Automated Regeneration Script

Create a convenience script to regenerate all artifacts:

#!/bin/bash
# scripts/regenerate_all.sh

set -e  # Exit on error

SCHEMA="schemas/20251121/linkml/01_custodian_name_modular.yaml"

echo "🔄 Regenerating all artifacts from LinkML schema..."
echo ""

# Mermaid diagram
echo "📊 Generating Mermaid diagram..."
python scripts/generate_mermaid_modular.py \
    "$SCHEMA" \
    schemas/20251121/uml/mermaid/custodian_name_v5_final.mmd

# PlantUML diagram
echo "📊 Generating PlantUML diagram..."
python scripts/generate_plantuml_modular.py \
    "$SCHEMA" \
    schemas/20251121/uml/plantuml/custodian_name_final.puml

# RDF formats
echo "🔗 Generating RDF/OWL formats..."
cd schemas/20251121
gen-owl -f ttl linkml/01_custodian_name_modular.yaml > rdf/custodian_hub.owl.ttl
gen-owl -f jsonld linkml/01_custodian_name_modular.yaml > rdf/custodian_hub.jsonld
gen-owl -f nt linkml/01_custodian_name_modular.yaml > rdf/custodian_hub.nt
cd ../..

# Run tests
echo "✅ Running verification tests..."
python tests/test_mermaid_generation.py

echo ""
echo "🎉 All artifacts regenerated successfully!"

Usage:

chmod +x scripts/regenerate_all.sh
./scripts/regenerate_all.sh

Files Reference

Source (Single Source of Truth)

schemas/20251121/linkml/01_custodian_name_modular.yaml         # Main schema
schemas/20251121/linkml/modules/slots/refers_to_custodian.yaml # Hub connector slot
schemas/20251121/linkml/modules/classes/Custodian.yaml         # Hub class

Generators (Tools)

scripts/generate_mermaid_modular.py   # Mermaid diagram generator (FIXED with induced_slot)
scripts/generate_plantuml_modular.py  # PlantUML diagram generator
scripts/regenerate_all.sh             # Convenience script (run after schema changes)

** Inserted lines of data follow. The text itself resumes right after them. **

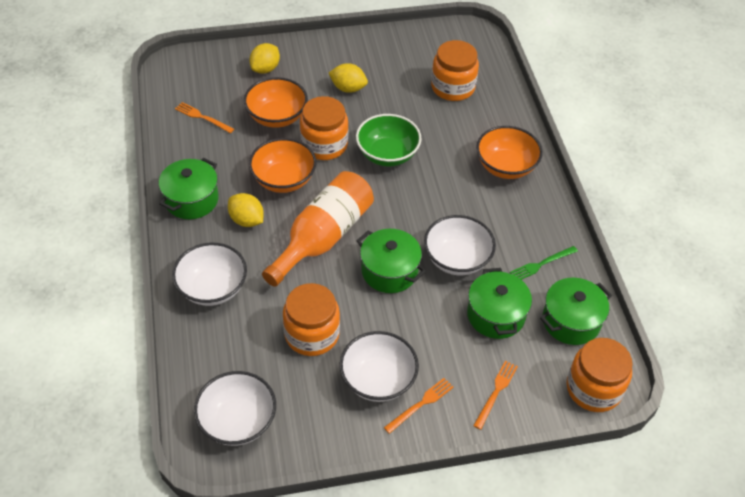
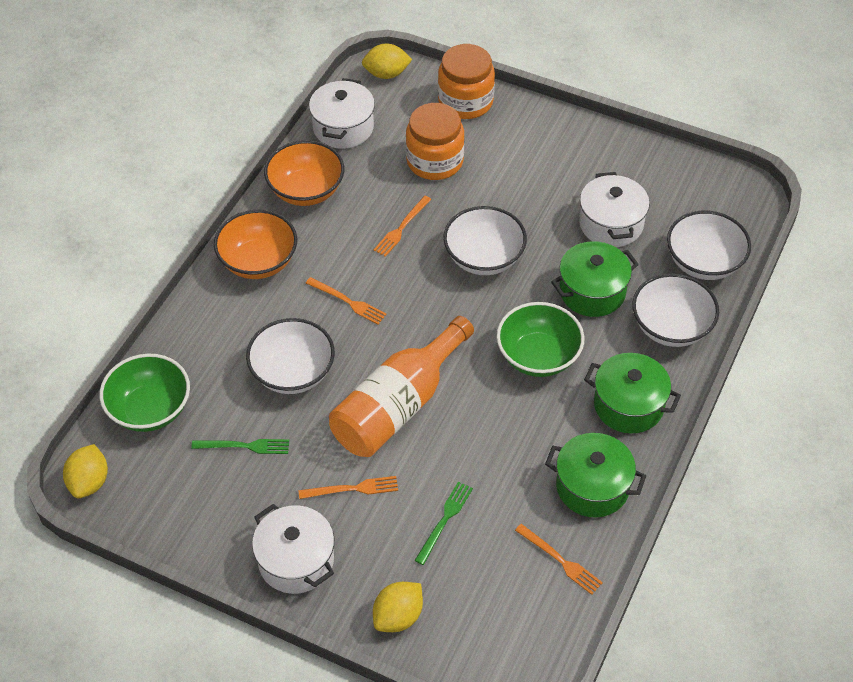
green bowl: [356,114,422,166] = 1 -> [100,354,190,432] [497,302,584,377] = 2
green fork: [510,246,578,280] = 1 -> [191,439,289,454] [415,482,473,565] = 2
green pot: [159,158,219,219] [357,229,426,293] [467,268,532,339] [540,278,612,345] = 4 -> [545,433,646,518] [551,241,639,317] [584,353,681,434] = 3
orange bowl: [244,77,308,128] [249,138,317,193] [476,126,543,179] = 3 -> [214,210,297,279] [264,140,344,206] = 2
orange fork: [175,102,234,133] [384,378,454,434] [473,361,518,430] = 3 -> [299,476,398,499] [306,277,387,324] [373,196,432,257] [515,524,603,595] = 4
orange jar: [283,283,340,356] [300,96,348,160] [431,40,479,101] [567,338,633,412] = 4 -> [406,103,465,180] [438,44,495,119] = 2
white pot: none = 0 -> [252,504,334,594] [309,78,375,149] [579,172,650,247] = 3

Generated Artifacts (Do NOT Edit Manually!)

schemas/20251121/uml/mermaid/custodian_name_v5_final.mmd  # Mermaid diagram
schemas/20251121/uml/plantuml/custodian_name_final.puml   # PlantUML diagram
schemas/20251121/rdf/custodian_hub.owl.ttl                # RDF/OWL Turtle
schemas/20251121/rdf/custodian_hub.jsonld                 # JSON-LD
schemas/20251121/rdf/custodian_hub.nt                     # N-Triples

Tests (Verification)

tests/test_mermaid_generation.py  # Automated test for diagram generation

Quick Reference

After Editing Schema

# 1. Regenerate all artifacts
./scripts/regenerate_all.sh

# 2. Or regenerate individually:
python scripts/generate_mermaid_modular.py schema.yaml output.mmd
gen-owl -f ttl schema.yaml > output.ttl

# 3. Verify
python tests/test_mermaid_generation.py

Verify Hub Connections

# Quick check
grep "||--|| Custodian" schemas/20251121/uml/mermaid/custodian_name_v5_final.mmd

# Should show 3 lines:
# CustodianReconstruction ||--|| Custodian : "refers_to_custodian"
# CustodianName ||--|| Custodian : "refers_to_custodian"
# CustodianObservation ||--|| Custodian : "refers_to_custodian"

Summary

DO:

  • Edit LinkML schema files (YAML)
  • Regenerate diagrams from schema
  • Run tests to verify
  • Commit both schema and generated files

DON'T:

  • Edit diagram files directly
  • Use raw slot_usage in generators
  • Skip regeneration after schema changes
  • Commit divergent diagrams

Golden Rule: Schema files are the single source of truth. Everything else is generated from them.


Last Updated: 2025-11-21
Verified Working: All tests passing
Next Review: After any schema changes